10-Year Treasury Yield Falls Again, But Friday's Jobs Report May Surprise
The reported payroll data revealed that private employers added fewer jobs than expected, with revisions also bringing down the job gains from the prior month. This resulted in a decline of six basis points in the 10-year Treasury yield to its lowest point since early September, with a significant decrease from a high point reached in mid-October.
This downtrend in Treasury yields has been linked to slowing economic growth following an earlier robust quarter and inflation figures hinting at the possibility of achieving a certain federal financial target. Amid these economic signals, the stock market’s progress has leveled off even though Treasury yields have continued to decline.

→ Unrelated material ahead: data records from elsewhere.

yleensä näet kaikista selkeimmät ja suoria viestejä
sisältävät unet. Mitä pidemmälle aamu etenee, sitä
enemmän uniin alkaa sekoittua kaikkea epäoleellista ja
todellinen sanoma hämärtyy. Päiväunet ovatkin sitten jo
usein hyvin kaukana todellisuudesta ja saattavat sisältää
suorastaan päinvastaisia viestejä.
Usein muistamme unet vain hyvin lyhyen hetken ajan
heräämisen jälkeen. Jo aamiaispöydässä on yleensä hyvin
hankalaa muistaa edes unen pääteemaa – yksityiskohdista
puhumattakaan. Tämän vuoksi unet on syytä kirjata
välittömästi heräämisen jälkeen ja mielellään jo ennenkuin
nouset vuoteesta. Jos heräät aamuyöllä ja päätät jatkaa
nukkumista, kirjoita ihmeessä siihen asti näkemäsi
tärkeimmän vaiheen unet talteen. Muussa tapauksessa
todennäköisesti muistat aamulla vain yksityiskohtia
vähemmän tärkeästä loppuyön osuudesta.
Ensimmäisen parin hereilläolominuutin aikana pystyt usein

Expectations for Friday’s jobs report are varied, with predictions ranging from moderate to significant increases in employment. The anticipated jobs report, which includes forecasts for total job gains, private-sector positions, unemployment rates, and average hourly wage growth, might provide a clearer picture of the current economic landscape.
The relationship between the payroll data from the private source and the official government statistics is nuanced, with some noting that the private data isn’t always a reliable indicator of the official numbers. However, on a yearly basis, there has been a correlation with the private data showing job additions that are in the ballpark of those reported by official government statistics, even though monthly variances can be substantial. This has led to cautious interpretations of the recent data from the private payroll processor, as it could reflect variances from earlier official data that were either warmer or cooler.